Who is Ed Miliband, and What Does He Want?

By Elliot Jager
Tuesday, October 26, 2010

With the Conservatives now in power in Britain, the Labor party has been sorting out not only its personnel but its policies, including toward Israel and the Middle East. In his campaign for the party's leadership, in which he narrowly edged out his brother David, Ed Miliband pledged to visit the area to see first-hand "what is happening on the ground." Now ensconced as the head of the opposition, Miliband is expected to turn his attention mostly to Britain's budget and debt burden, not to foreign affairs. Simultaneously, he is moving to jettison his well-earned moniker of "Red Ed" (red as in "Red Ken" Livingstone, the former far-Left mayor of London).

What to make of the Jewishness of Labor's first Jewish leader? Although Miliband makes no effort to deny his origins, neither does he display any special attachment to Jewish culture or civilization. His parents, who fled Europe, raised their children to embrace exclusively "progressive" values. His Polish-born mother is an ardent pro-Palestinian activist. His late father, Belgian-born, is said to have evinced early Zionist sympathies before becoming permanently enamored with Marxism.

Plainly, Miliband will be of no particular help to Britain's 262,000-plus Jewish community. Nor is his frosty attitude toward the Jewish state—he has described himself as a "critical friend"—likely to undergo metamorphosis. As a Euro-liberal, Miliband acknowledges Israel's right to exist and right to self-defense purely in the abstract, and even these are implicitly conditioned on Israel's ability to deliver "justice for the Palestinians." No wonder that his campaign attracted party hard-liners fixated by the Palestinian Arab cause.  

As for Labor itself, founded in 1900 as an amalgamation of the Fabian Society, trade unions, and a precursor socialist party, it has always been of two minds about Zionism and the Jews. Despite early association with the urban Jewish working classes, the unions supported passage of the 1905 Aliens Act aimed at restricting Jewish immigration from Tsarist Russia. In 1911, trade unionists carried out a pogrom in Wales to force out local Jewish merchants. On the other hand, in 1917, at the time of the Balfour Declaration, Labor warmly endorsed Jewish settlement in Palestine and in 1922 sent its first Jewish member to parliament.

In the dark days before World War II, Labor accepted, grudgingly, the necessity of rearmament against Nazi Germany. In 1944, its platform was friendly toward Zionist aspirations, and by 1945 it was calling for an end to Britain's heartless barring of Jewish immigration to Palestine. But all that changed within months of the party's sweeping post-war election victory as the new government's foreign secretary, Ernest Bevin, a former labor organizer with strong anti-Jewish prejudices, wholly embraced the Arab line. Paradoxically, this same electoral victory sent an astounding 26 Jews to parliament, but only six could be cajoled into venturing the slightest public opposition to Bevin's catastrophic policies. The Labor government petulantly withheld diplomatic recognition of Israel until February 1949.

By the 1960s, Labor's hard-Left factions were on the ascendant. Even Prime Minister Harold Wilson, a moderate, was cold to Israel's entreaties in the lead-up to the 1967 war. After Labor's 1979 defeat by Margaret Thatcher, the party only slightly adjusted its leftward drift; not until 1997 did the moderates regain control when Tony Blair led "New Labor" to power. In the course of Blair's long reign, hostility toward Israel—and often obliquely toward Jews—became viral among Labor's supporters in the media, unions, and academia. Blair himself, during the second intifada, tried to split the difference by incessantly lobbying Washington to extract strategically costly diplomatic concessions from Israel; even so, his refusal to side openly with the campaign to de-legitimize the Jewish state tarred him as a philo-Zionist among leftists.

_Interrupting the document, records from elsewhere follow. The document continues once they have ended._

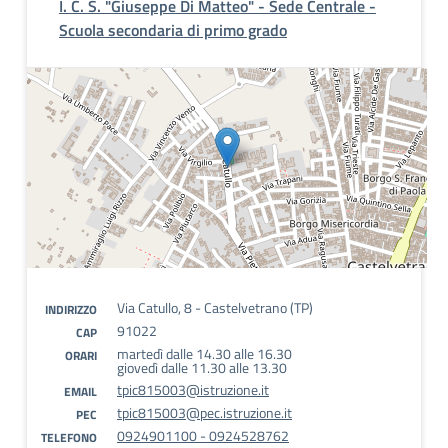
I. C. S. "Giuseppe Di Matteo" - Sede Centrale -
Scuola secondaria di primo grado
Via Catullo, 8 - Castelvetrano (TP)
INDIRIZZO
91022
CAP
martedì dalle 14.30 alle 16.30
ORARI
giovedì dalle 11.30 alle 13.30
tpic815003@istruzione.it
EMAIL
tpic815003@pec.istruzione.it
PEC
0924901100 - 0924528762
TELEFONO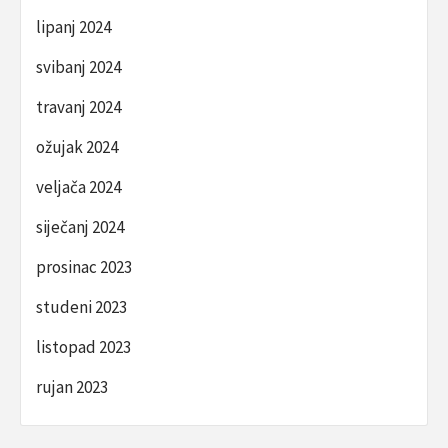
lipanj 2024
svibanj 2024
travanj 2024
ožujak 2024
veljača 2024
siječanj 2024
prosinac 2023
studeni 2023
listopad 2023
rujan 2023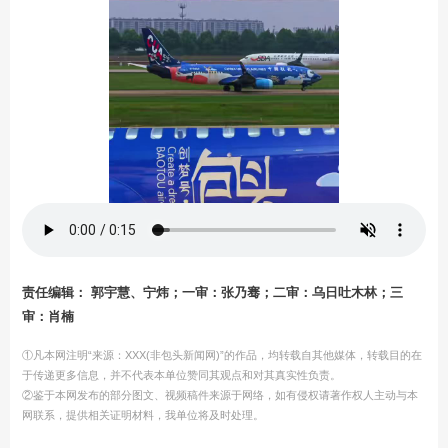
责任编辑： 郭宇慧、宁炜；一审：张乃骞；二审：乌日吐木林；三
审：肖楠
①凡本网注明“来源：XXX(非包头新闻网)”的作品，均转载自其他媒体，转载目的在
于传递更多信息，并不代表本单位赞同其观点和对其真实性负责。
②鉴于本网发布的部分图文、视频稿件来源于网络，如有侵权请著作权人主动与本
网联系，提供相关证明材料，我单位将及时处理。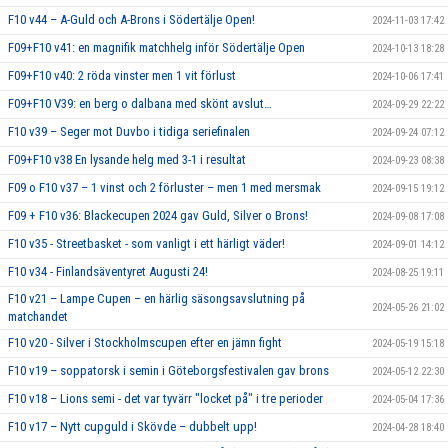
F10 v44 – A-Guld och A-Brons i Södertälje Open!
2024-11-03 17:42
F09+F10 v41: en magnifik matchhelg inför Södertälje Open
2024-10-13 18:28
F09+F10 v40: 2 röda vinster men 1 vit förlust
2024-10-06 17:41
F09+F10 V39: en berg o dalbana med skönt avslut…
2024-09-29 22:22
F10 v39 – Seger mot Duvbo i tidiga seriefinalen
2024-09-24 07:12
F09+F10 v38 En lysande helg med 3-1 i resultat
2024-09-23 08:38
F09 o F10 v37 – 1 vinst och 2 förluster – men 1 med mersmak
2024-09-15 19:12
F09 + F10 v36: Blackecupen 2024 gav Guld, Silver o Brons!
2024-09-08 17:08
F10 v35 - Streetbasket - som vanligt i ett härligt väder!
2024-09-01 14:12
F10 v34 - Finlandsäventyret Augusti 24!
2024-08-25 19:11
F10 v21 – Lampe Cupen – en härlig säsongsavslutning på
2024-05-26 21:02
matchandet
F10 v20 - Silver i Stockholmscupen efter en jämn fight
2024-05-19 15:18
F10 v19 – soppatorsk i semin i Göteborgsfestivalen gav brons
2024-05-12 22:30
F10 v18 – Lions semi - det var tyvärr "locket på" i tre perioder
2024-05-04 17:36
F10 v17 – Nytt cupguld i Skövde – dubbelt upp!
2024-04-28 18:40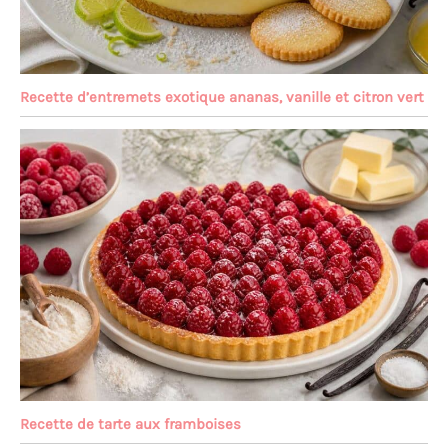
Recette d’entremets exotique ananas, vanille et citron vert
Recette de tarte aux framboises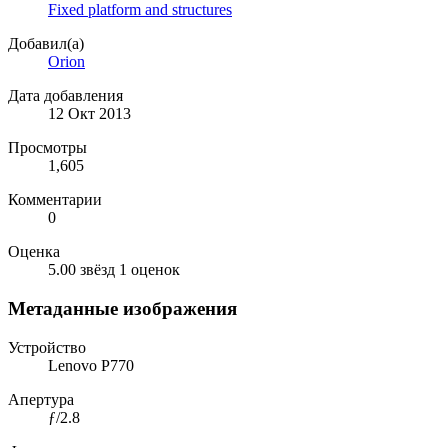
Fixed platform and structures
Добавил(а)
Orion
Дата добавления
12 Окт 2013
Просмотры
1,605
Комментарии
0
Оценка
5.00 звёзд
1 оценок
Метаданные изображения
Устройство
Lenovo P770
Апертура
ƒ/2.8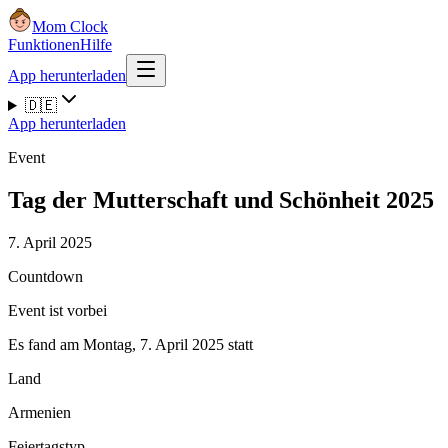
Mom Clock
Funktionen
Hilfe
App herunterladen
🇩🇪
App herunterladen
Event
Tag der Mutterschaft und Schönheit 2025
7. April 2025
Countdown
Event ist vorbei
Es fand am Montag, 7. April 2025 statt
Land
Armenien
Feiertagstyp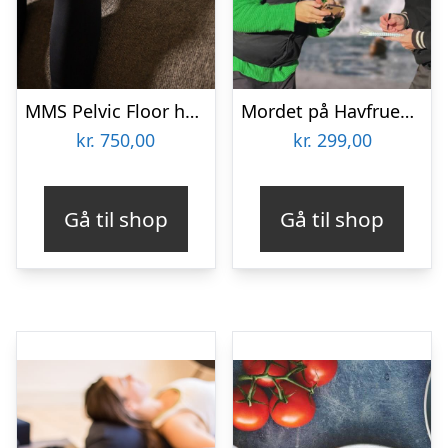
MMS Pelvic Floor hos One Thirty Labs
Mordet på Havfruen med Urban Hunt
kr.
750,00
kr.
299,00
Gå til shop
Gå til shop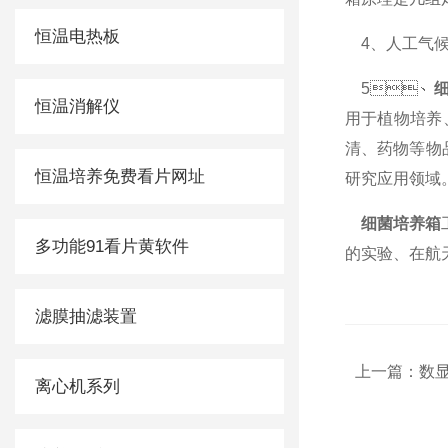
恒温电热板
4、人工
5、
恒温消解仪
用于植物培养、
清、药物等物品
恒温培养免费看片网址
研究应用领域
细菌培养箱
多功能91看片黄软件
的实验、在航天
滤膜抽滤装置
上一篇：
数
离心机系列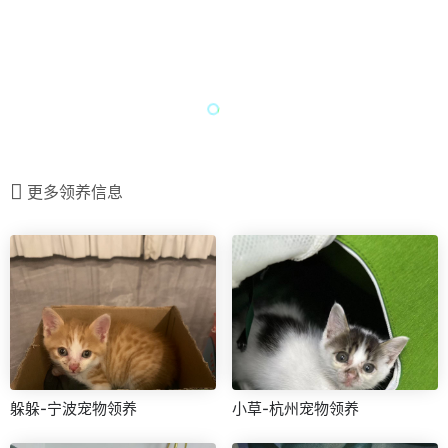
更多领养信息
躲躲-宁波宠物领养
小草-杭州宠物领养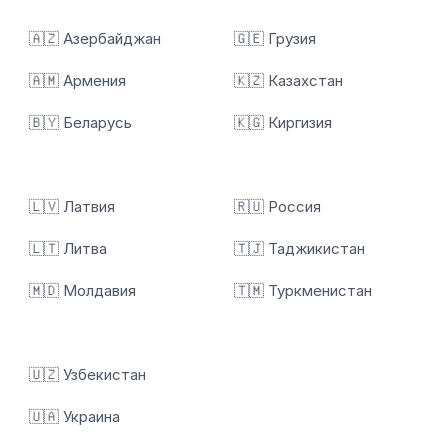
🇦🇿 Азербайджан
🇬🇪 Грузия
🇦🇲 Армения
🇰🇿 Казахстан
🇧🇾 Беларусь
🇰🇬 Киргизия
🇱🇻 Латвия
🇷🇺 Россия
🇱🇹 Литва
🇹🇯 Таджикистан
🇲🇩 Молдавия
🇹🇲 Туркменистан
🇺🇿 Узбекистан
🇺🇦 Украина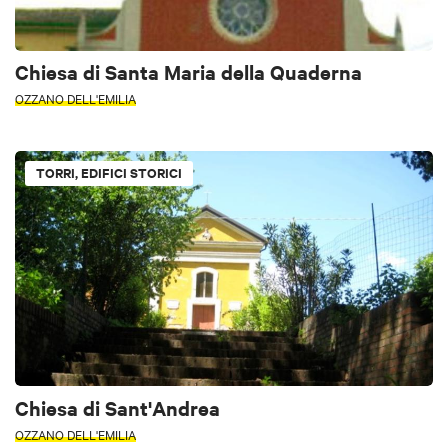
Chiesa di Santa Maria della Quaderna
OZZANO DELL'EMILIA
TORRI, EDIFICI STORICI
Chiesa di Sant'Andrea
OZZANO DELL'EMILIA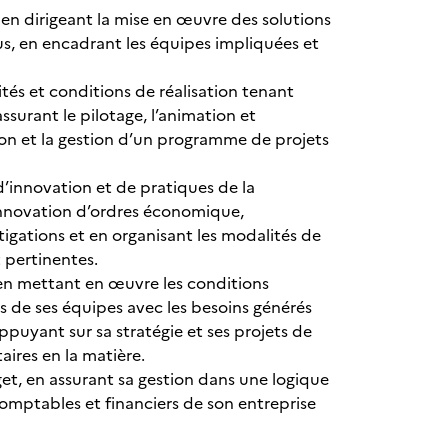
en dirigeant la mise en œuvre des solutions
nus, en encadrant les équipes impliquées et
tés et conditions de réalisation tenant
ssurant le pilotage, l’animation et
ion et la gestion d’un programme de projets
 d’innovation et de pratiques de la
d’innovation d’ordres économique,
tigations et en organisant les modalités de
t pertinentes.
 en mettant en œuvre les conditions
 de ses équipes avec les besoins générés
appuyant sur sa stratégie et ses projets de
ires en la matière.
dget, en assurant sa gestion dans une logique
comptables et financiers de son entreprise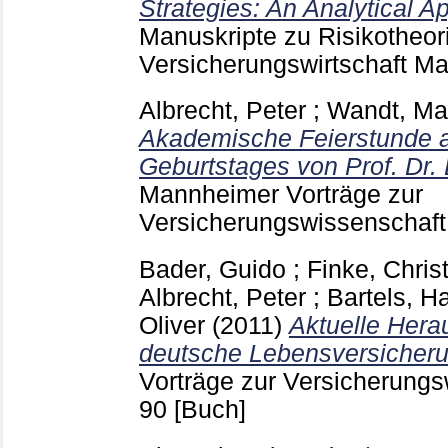
Strategies: An Analytical A
Manuskripte zu Risikotheor
Versicherungswirtschaft 
Albrecht, Peter
;
Wandt, Ma
Akademische Feierstunde a
Geburtstages von Prof. Dr.
Mannheimer Vorträge zur
Versicherungswissenschaft
Bader, Guido
;
Finke, Chris
Albrecht, Peter
;
Bartels, H
Oliver
(2011)
Aktuelle Hera
deutsche Lebensversicheru
Vorträge zur Versicherungs
90
[Buch]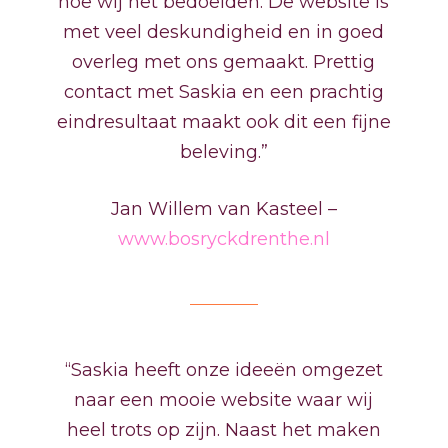
hoe wij het bedoelden. De website is
met veel deskundigheid en in goed
overleg met ons gemaakt. Prettig
contact met Saskia en een prachtig
eindresultaat maakt ook dit een fijne
beleving.”
Jan Willem van Kasteel –
www.bosryckdrenthe.nl
“Saskia heeft onze ideeën omgezet
naar een mooie website waar wij
heel trots op zijn. Naast het maken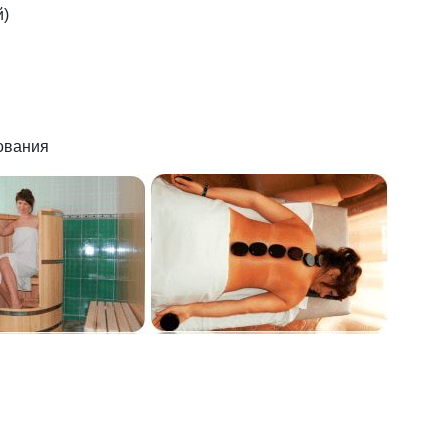
й)
ования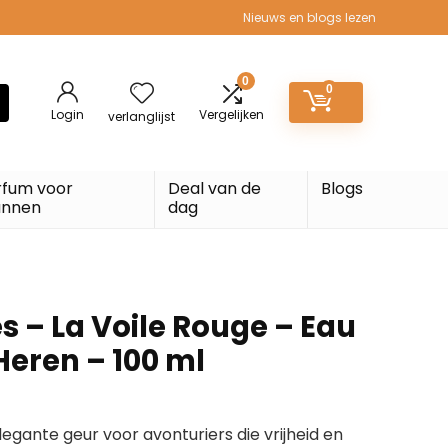
Nieuws en blogs lezen
0
0
Login
Vergelijken
verlanglijst
rfum voor
Deal van de
Blogs
nnen
dag
s – La Voile Rouge – Eau
Heren – 100 ml
gante geur voor avonturiers die vrijheid en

Now, with the defeat of Blair's successor Gordon Brown by the Conservatives under David Cameron, and with Miliband's victory in the party elections, New Labor is itself finished. Still not entirely clear, though, is what all this portends for Israel and the Jewish community.

Nowadays, the political loyalties of British Jews are mostly split between Labor and the Tories. What with demographic and class shifts—fewer Jewish cabbies, more Jewish lawyers—the community is also without its former influence in the unions. As for Miliband, although he is undoubtedly a radical, the good news is that he has a pragmatic streak. By happenstance, moreover, in David Cameron he is up against an incumbent premier whose lack of empathy for the Zionist enterprise parallels his own. In the circumstances, the hardheaded assessment of Labor's new leader may be that Israel-bashing provides few political benefits; and in the meantime, domestic issues beckon.